● Given data
--

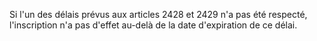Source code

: Si l'un des délais prévus aux articles 2428 et 2429 n'a pas été respecté, l'inscription n'a pas d'effet au-delà de la date d'expiration de ce délai.

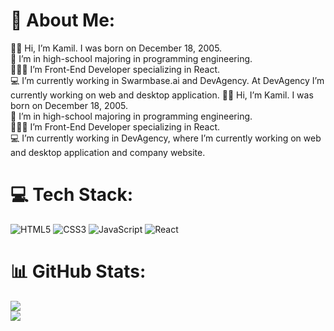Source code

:# 💫 About Me:
👋🏻 Hi, I’m Kamil. I was born on December 18, 2005.<br>🏫 I’m in high-school majoring in programming engineering.<br>👨🏻‍💻 I’m Front-End Developer specializing in React.<br>💻 I’m currently working in Swarmbase.ai and DevAgency. At DevAgency I’m currently working on web and desktop application.
👋🏻 Hi, I’m Kamil. I was born on December 18, 2005.<br>🏫 I’m in high-school majoring in programming engineering.<br>👨🏻‍💻 I’m Front-End Developer specializing in React.<br>💻 I’m currently working in DevAgency, where I’m currently working on web and desktop application and company website.


# 💻 Tech Stack:
![HTML5](https://img.shields.io/badge/html5-%23E34F26.svg?style=for-the-badge&logo=html5&logoColor=white) ![CSS3](https://img.shields.io/badge/css3-%231572B6.svg?style=for-the-badge&logo=css3&logoColor=white) ![JavaScript](https://img.shields.io/badge/javascript-%23323330.svg?style=for-the-badge&logo=javascript&logoColor=%23F7DF1E) ![React](https://img.shields.io/badge/react-%2320232a.svg?style=for-the-badge&logo=react&logoColor=%2361DAFB)
# 📊 GitHub Stats:
![](https://github-readme-streak-stats.herokuapp.com/?user=Kamil2104&theme=dark&hide_border=false)<br/>
![](https://github-readme-streak-stats.herokuapp.com/?user=Kamil2104&theme=dark&hide_border=false)<br/>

--

What you return should match the entries word for word, pictures aside.

● Result for this task
Source code

: Si l'un des délais prévus aux articles 2428 et 2429 n'a pas été respecté, l'inscription n'a pas d'effet au-delà de la date d'expiration de ce délai.

Source code

:# 💫 About Me:
👋🏻 Hi, I’m Kamil. I was born on December 18, 2005.<br>🏫 I’m in high-school majoring in programming engineering.<br>👨🏻‍💻 I’m Front-End Developer specializing in React.<br>💻 I’m currently working in Swarmbase.ai and DevAgency. At DevAgency I’m currently working on web and desktop application.
👋🏻 Hi, I’m Kamil. I was born on December 18, 2005.<br>🏫 I’m in high-school majoring in programming engineering.<br>👨🏻‍💻 I’m Front-End Developer specializing in React.<br>💻 I’m currently working in DevAgency, where I’m currently working on web and desktop application and company website.


# 💻 Tech Stack:
![HTML5](https://img.shields.io/badge/html5-%23E34F26.svg?style=for-the-badge&logo=html5&logoColor=white) ![CSS3](https://img.shields.io/badge/css3-%231572B6.svg?style=for-the-badge&logo=css3&logoColor=white) ![JavaScript](https://img.shields.io/badge/javascript-%23323330.svg?style=for-the-badge&logo=javascript&logoColor=%23F7DF1E) ![React](https://img.shields.io/badge/react-%2320232a.svg?style=for-the-badge&logo=react&logoColor=%2361DAFB)
# 📊 GitHub Stats:
![](https://github-readme-streak-stats.herokuapp.com/?user=Kamil2104&theme=dark&hide_border=false)<br/>
![](https://github-readme-streak-stats.herokuapp.com/?user=Kamil2104&theme=dark&hide_border=false)<br/>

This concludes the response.